Packers vs. 49ers: Biggest Keys for Both Teams in Epic NFC Divisional Battle

Patrick ClarkeCorrespondent IJanuary 8, 2013

SAN FRANCISCO, CA - DECEMBER 09:  Anthony Dixon #24, Colin Kaepernick #7 and Daniel Kilgore #67 of the San Francisco 49ers celebrates after Dixon scored a touchdown in the fourth quarter against the Miami Dolphins at Candlestick Park on December 9, 2012 in San Francisco, California. The 49ers won the game 27-13.  (Photo by Thearon W. Henderson/Getty Images)
Thearon W. Henderson/Getty Images

The NFL has saved the best divisional matchup for last on Saturday, as the Green Bay Packers and San Francisco 49ers will renew their rivalry while bringing a close to the first half of the Divisional Round in prime time at Candlestick Park (8 p.m. ET, FOX). 

San Francisco enters this weekend's much-anticipated NFC Divisional battle as the favorite and rightfully so. The 49ers topped the Packers at Lambeau Field earlier in the season and are playing at home following a first-round bye. But if there was ever an underdog capable of winning big on the road, it would be Green Bay.

With a spot in the NFC Championship Game on the line and kickoff fast-approaching, let's take a closer look at the biggest keys for each team in this win-or-go-home showdown.


Key for Green Bay Packers

Take Advantage of Colin Kaepernick's Inexperience

While San Francisco boasts the obvious home-field advantage on Saturday night, Green Bay will have an advantage of its own, facing off against a second-year quarterback set to make his first career postseason start.

Not that Colin Kaepernick is the same level of quarterback as Minnesota's Joe Webb, but consider this: The Packers forced Webb, who was making his first career playoff start, into two turnovers. Green Bay also sacked Webb three times in its rout of the Vikings. 

Sure, Kaepernick has seven regular-season starts under his belt and only five total turnovers over that stretch, but the playoffs present a different sort of pressure. If the 49ers get behind or become stagnant, Kaepernick could begin to press and makes bad decisions.

Green Bay must pressure the passer from the opening drive and continue to present him with different coverage looks and blitzes throughout the night.


Exploit San Francisco's Secondary

The 49ers defense is one of the best in the NFL, and it ncludes San Francisco's secondary that ranked fourth against the pass during the regular season. But to say that Aaron Rodgers and his plethora of talented wideouts can't overcome it would be outright foolish.

Green Bay will certainly have its work cut out for it on Saturday, but if Rodgers can get in a groove early on and settle down his offensive line and receivers, it could be a long night for Carlos Rogers, Dashon Goldson and the 49ers' secondary.

With weapons like Greg Jennings, Jordy Nelson, James Jones, Randall Cobb and Jermichael Finley all running routes at Candlestick Park, the Packers will have a huge advantage in the passing game and will need to capitalize in order to outscore their opponent on the road Saturday night.

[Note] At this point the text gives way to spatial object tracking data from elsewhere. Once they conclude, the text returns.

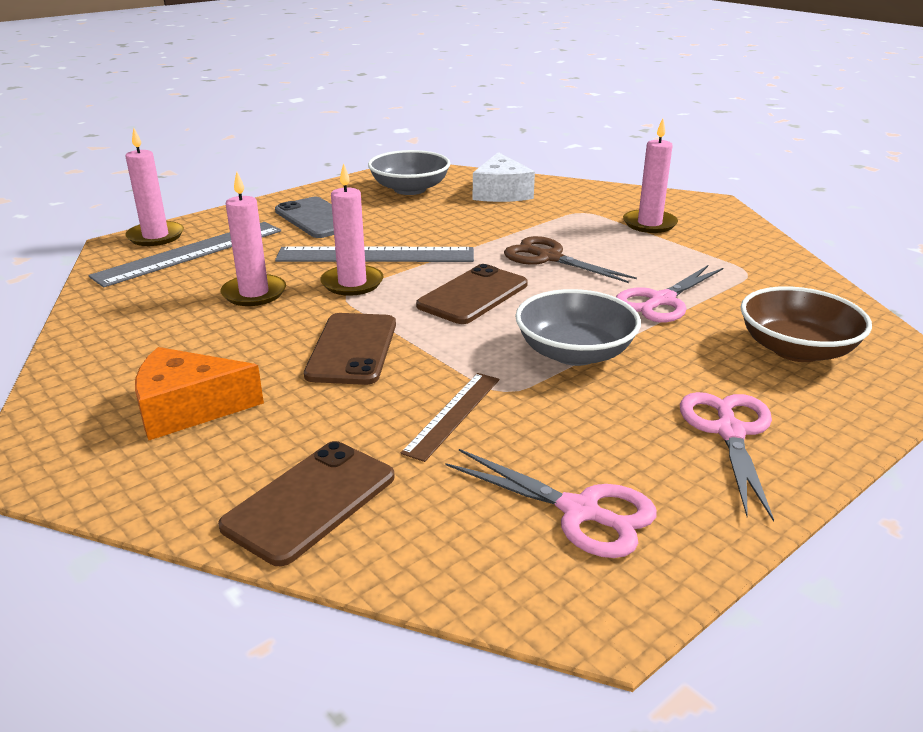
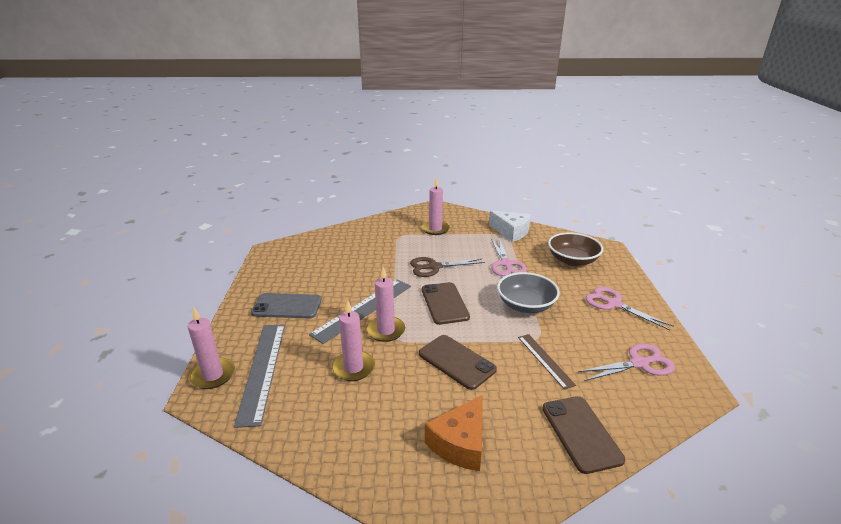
camera: 50 degrees left, 0 degrees up
grey bowl [368,150,450,195] -> none
white cheese [473,152,535,202] -> white cheese moved to [489,211,531,242]

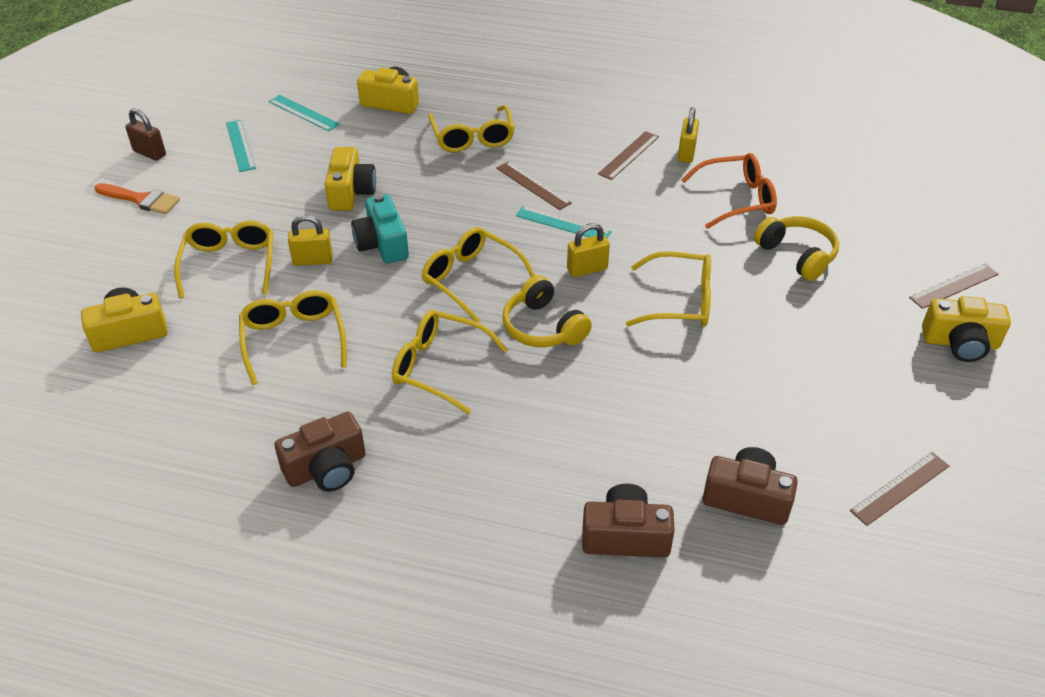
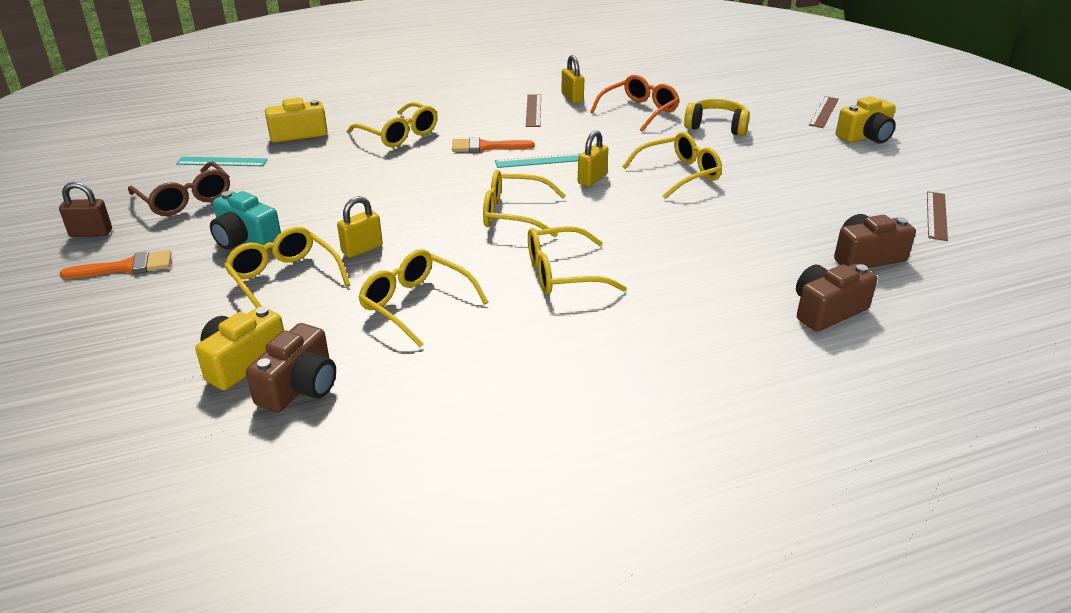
camera: 35 degrees left, 10 degrees down
turquoise ruler [226,120,256,172] -> brown glasses [128,161,230,216]
brown camera [274,412,366,491] -> brown camera moved to [246,323,336,412]
yellow camera [324,147,376,211] -> none
turquoise camera [351,194,409,264] -> turquoise camera moved to [210,191,281,250]
brown ruler [496,161,572,210] -> orange brush [452,137,535,152]
yellow headphones [503,275,592,347] -> none

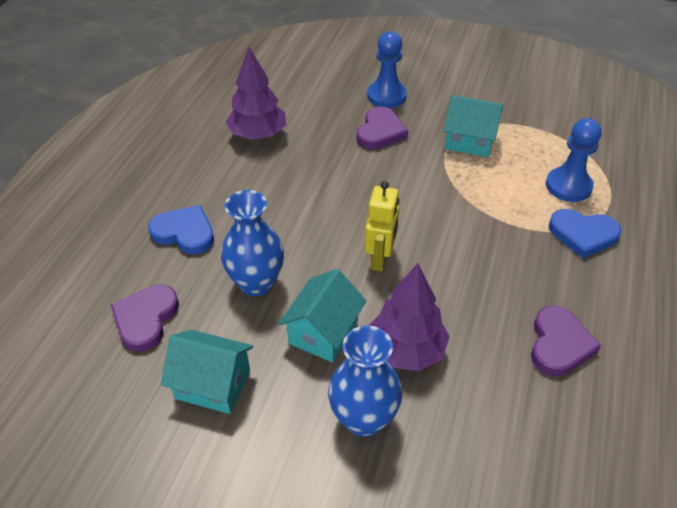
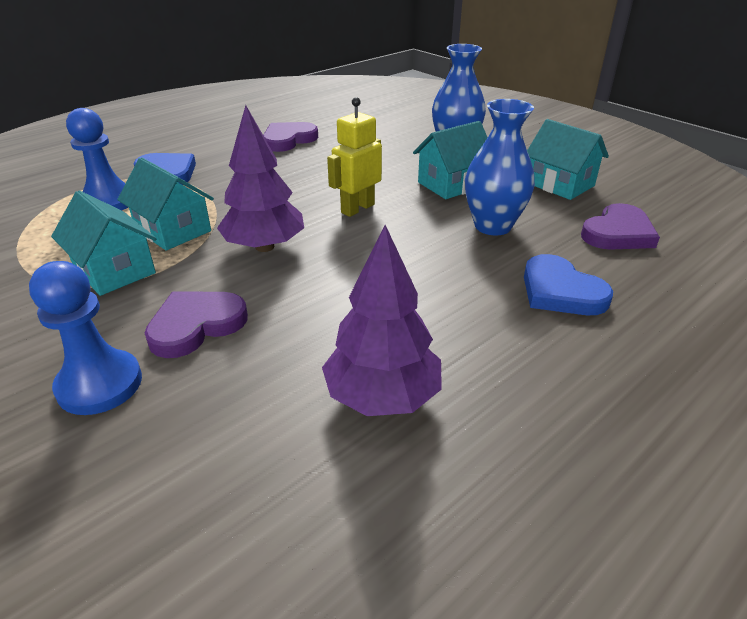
camera: 150 degrees left, 10 degrees down
purple tree [369,263,450,371] -> purple tree moved to [217,105,304,252]
none -> turquoise house [117,157,214,251]

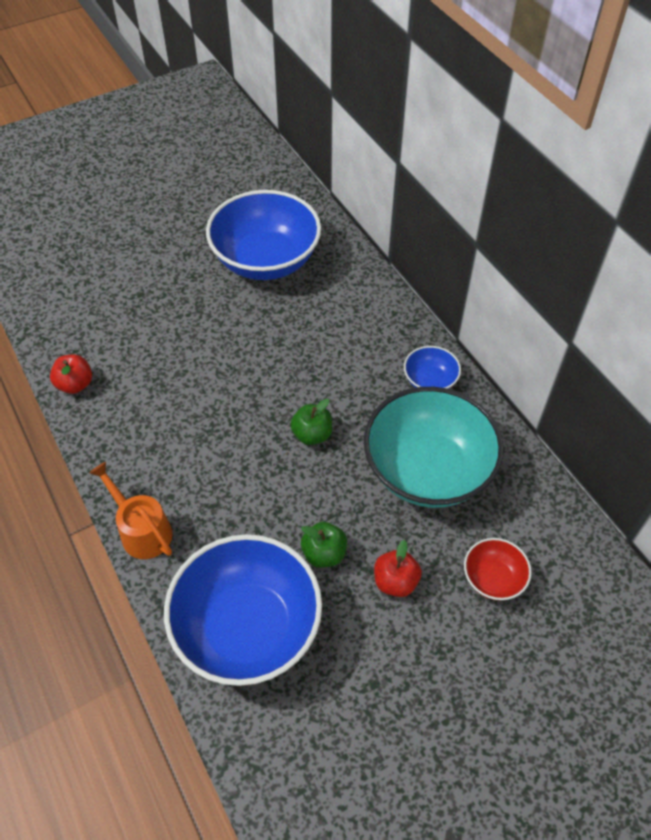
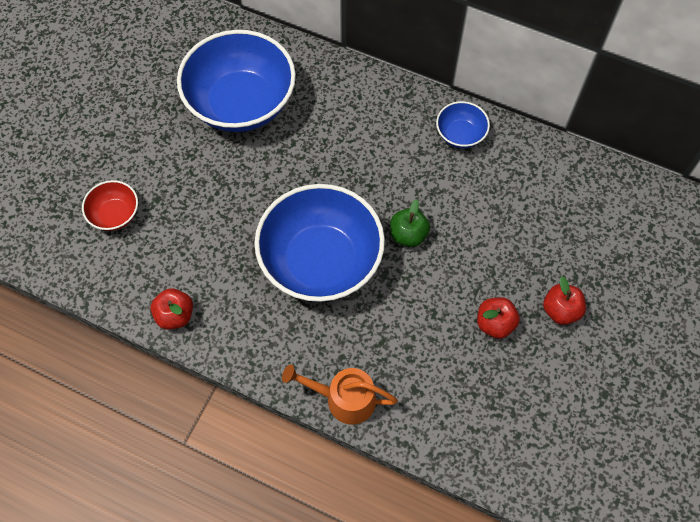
camera: 35 degrees left, 10 degrees up
blue bowl [164,534,322,686] -> blue bowl moved to [254,184,385,302]
green apple [301,522,347,568] -> red apple [477,297,520,339]
turquoise bowl [364,387,504,508] -> none
red bowl [464,538,532,600] -> red bowl moved to [82,180,138,231]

Keys for San Francisco 49ers

Establish the Run Early 

San Francisco features one of the best rushing attacks in all of football, racking up nearly 156 yards per game on the ground during the regular season. And Jim Harbaugh's Niners would be wise to establish that successful running game early on Saturday in order to wear down the Packers' defensive front and break off devastating runs late in the game.

In the regular season meeting between these two teams, San Francisco rushed for 186 yards on 32 carries, averaging nearly six yards per rush. Running back Frank Gore only carried the ball 16 times in that game but was remarkably efficient running behind the Niners' strong offensive line, picking up 112 yards and a touchdown. 

Clearly, the Packers had no answer then, and they may not now. Green Bay ranked 20th defending the run during the regular season and ranked 26th in yards per carry allowed, giving up 4.5 yards per run on average. 

Offensively, the 49ers would be best suited establishing the run on Saturday night rather than trying to beat Charles Woodson and the Packers' superb secondary through the air.


Pressure Aaron Rodgers

Defensively, the 49ers must aim to quiet Aaron Rodgers. The 2011 NFL MVP makes Green Bay's offense go, and if he's constantly under pressure, he'll have a hard time getting them started.

San Francisco's defenders got to Rodgers several times in the regular season at Lambeau Field last September. The Niners sacked him three times and forced him into a back-breaking interception late in the game.

With sensational pass-rusher Aldon Smith leading the way, San Francisco will need to send everything it has at Green Bay's offensive line, knowing that if it doesn't get to Rodgers soon enough, he'll likely pick the secondary apart. 

Green Bay has become a better running team as of late with the emergence of DuJuan Harris, who can make plays as a runner and a receiver. But the key in keeping the Packers off the scoreboard and ultimately to winning the game is stopping Rodgers and the Pack's vaunted aerial attack.